Posted on November 16 2019

anxiety judgement oppression

 

My kids love to dress up. The more mismatched, loud and bold it is… the better- and I absolutely love it! I encourage them to dress however they want (except for the argument we had about never wearing a jumper- because Disney princesses don’t feel the cold) and to feel happy and proud about their choice. When people shake their head and say, “Did they dress themselves today?” I say yes as if it is the proudest moment of my life…because in a way it is.

 

I am so proud that my girls have the confidence to wear a mermaid tail to Coles, dress up like a bumblebee with boots on, or wear a Halloween costume in January. They don’t care about what everyone else thinks or if they are following “the dress code rules.” They wear what makes them feel happy and feel fabulous.

 

I not only feel proud, but I’m a bit in awe of their attitude to tell the truth, because deep down I want to feel like that too.

 

For most of my life I was really shy and lacked confidence. I used to go through this anxious thought process every morning before getting dressed; I would worry about what everyone else would think, would this be “approved of,” is it too nice, will I stand out or be judged? Then I would consciously choose clothes that would allow me to blend into the crowd. I didn’t want to stand out or draw attention to myself in any way. So I usually wore a plain coloured T-shirt and shorts or jeans. Definitely no patterns or bright colours that might make me stand out! It was decades of hiding and trying to blend in- wearing bland clothes, not making an effort with hair or make up because then I would be “showing off,” never wearing high heel shoes- because I might stand out with my height.

 

When I was younger, I had people who would throw judgement at me-

“Who are you dressing up for?”

“Who are you trying to impress?”

“You think you look SO good in that dress don’t you?”

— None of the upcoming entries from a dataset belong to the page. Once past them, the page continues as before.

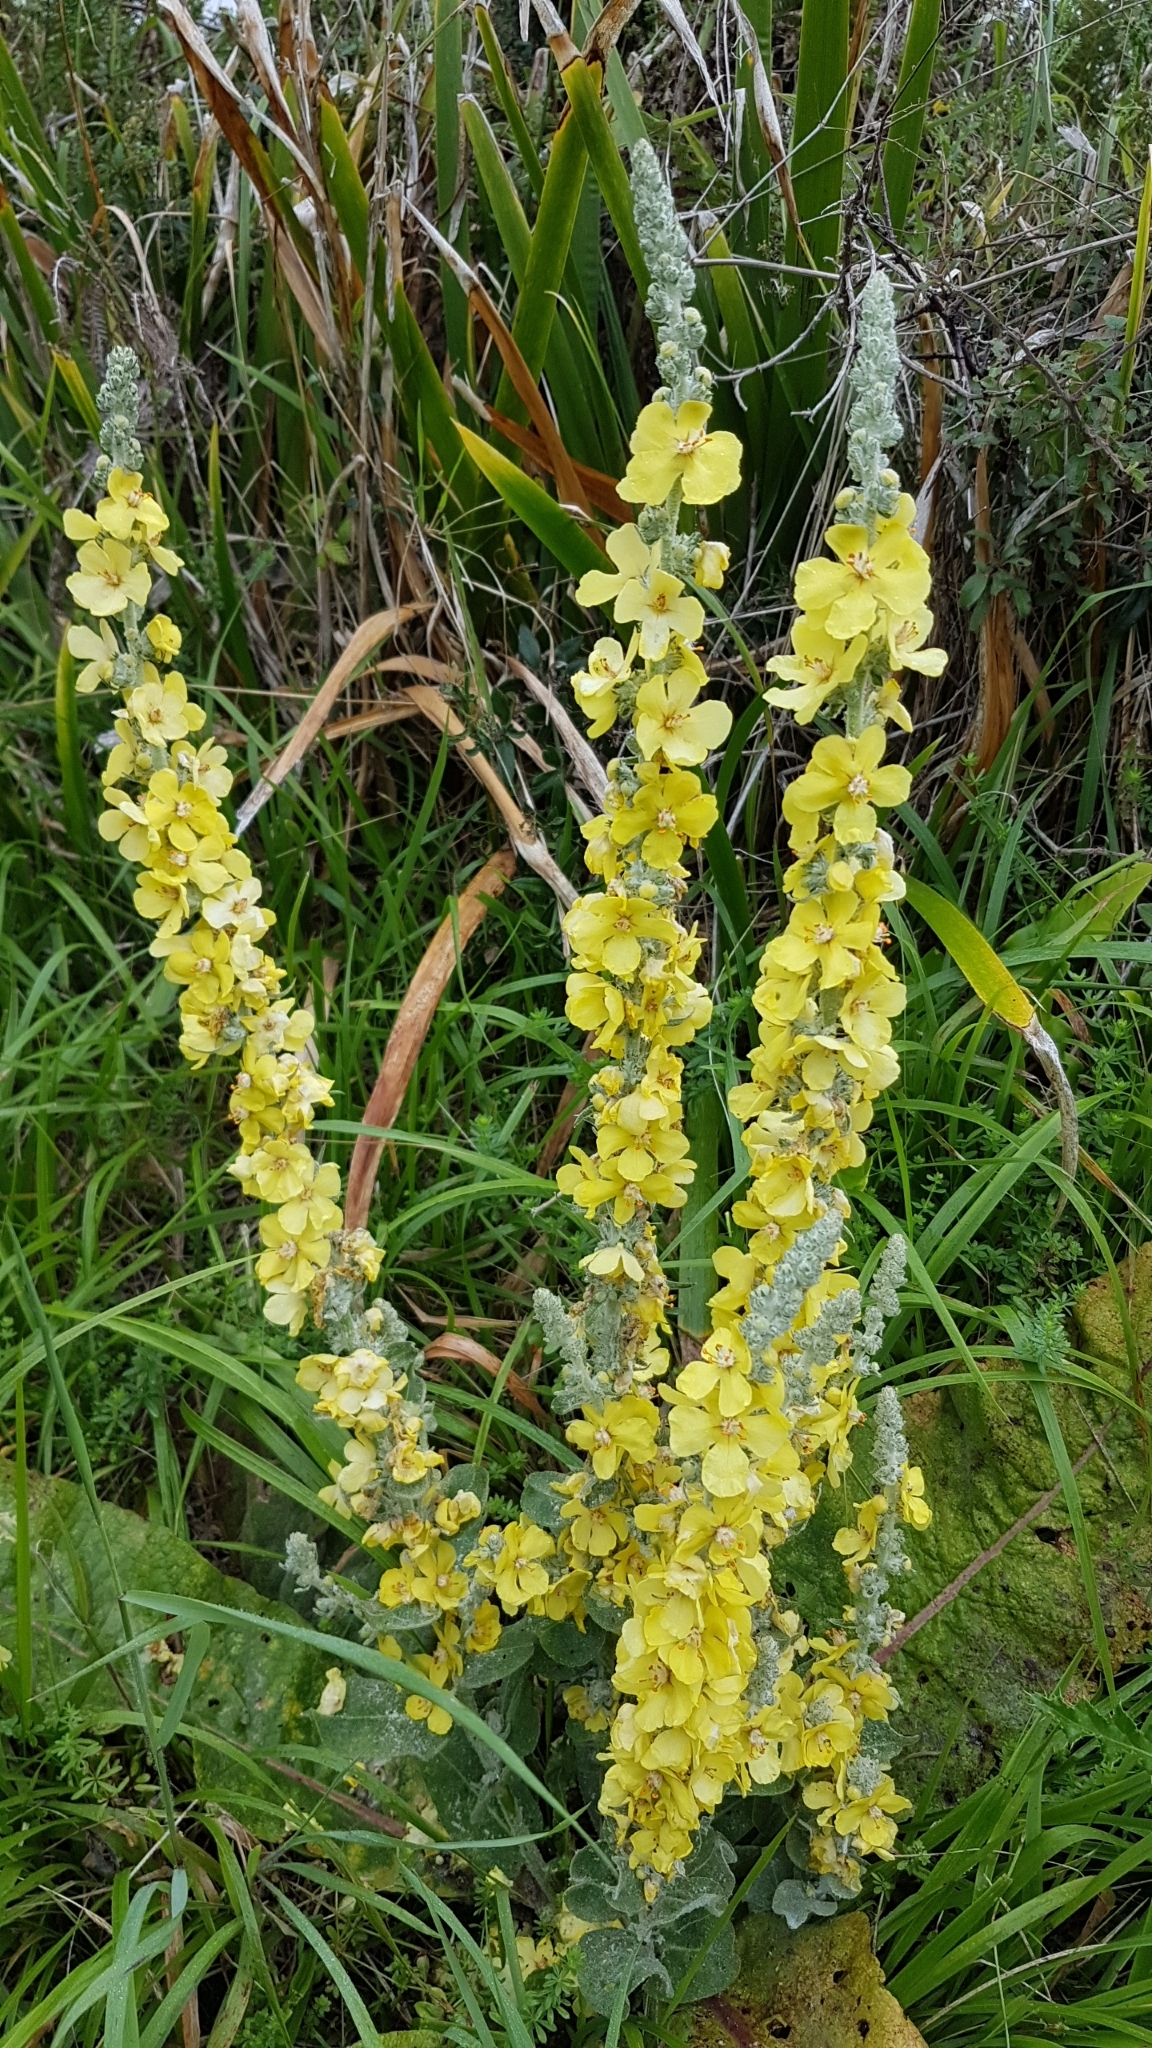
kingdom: Plantae
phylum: Tracheophyta
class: Magnoliopsida
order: Lamiales
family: Scrophulariaceae
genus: Verbascum
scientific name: Verbascum pulverulentum
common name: Broad-leaf mullein
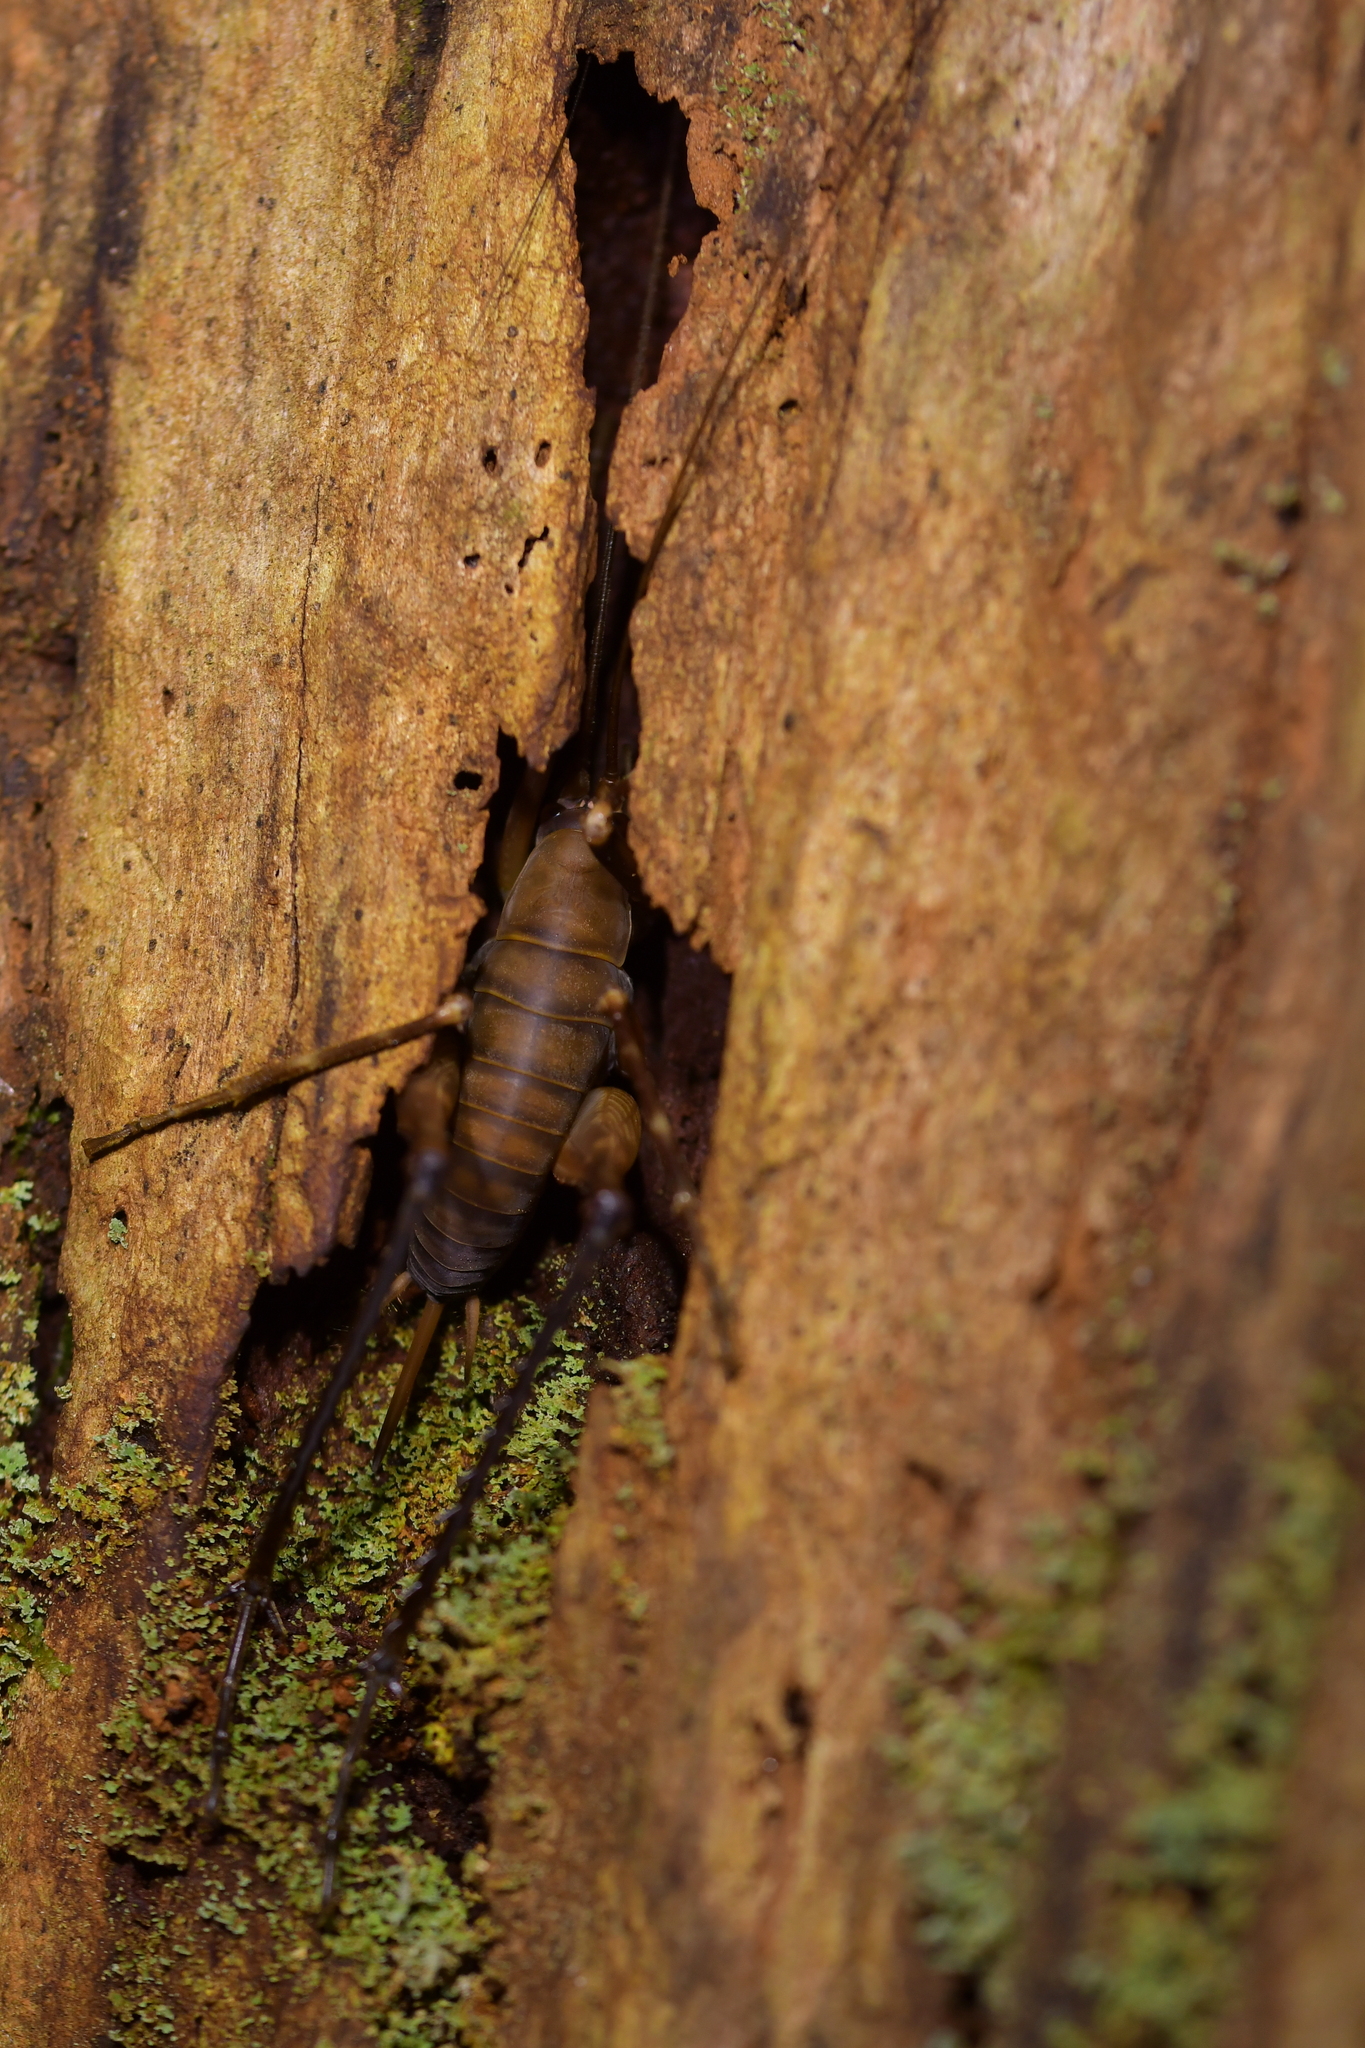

“You can’t wear that to the park!”

“You can’t wear green and blue together.”

“Yellow looks terrible on you. It’s definitely not your colour.”

 

The thing that made me come out of hiding were my daughters. Seeing their confidence made me want to feel that happy and free too. I wanted to feel good about myself and make everyday flipping fantastic-not hide and hope that nobody noticed me! I gifted all of the clothes that didn’t make me feel like a million dollars to charity. They don’t have to cost a million dollars- but when I wear them I need to feel awesome. Tallulah wears the same dress to jump on the trampoline and play in the sandpit as she did to her kindy graduation. Whatever floats her boat!

 

I’m still learning from my very wise kids every day. After so long “in hiding” I’m still getting comfortable at being “seen” and accepting compliments from others. I still have those days when I slip into doubt and judgement- but I know that me playing small isn’t going to change the world. We all have a purpose, a gift to bring to this world, and if more of us let our light shine- then we will give permission to others to do the same. How awesome is that?  

 

A few years ago I stumbled across the following words and it changed my life. If you haven’t seen it before I hope it changes yours too, and if you have seen it- what a glorious reminder.

 

“Our deepest fear is not that we are inadequate. Our deepest fear is that we are powerful beyond measure. It is our light, not our darkness that most frightens us. We ask ourselves, ‘Who am I to be brilliant, gorgeous, talented, fabulous?’ Actually, who are you not to be? Your playing small does not serve the world. There is nothing enlightening about shrinking so that other people won’t feel insecure around you. We are all meant to shine, as children do. It is not just in some of us; it’s in everyone. And as we let our light shine, we unconsciously give other people permission to do the same. As we are liberated from our own fear, our presence automatically liberates others.”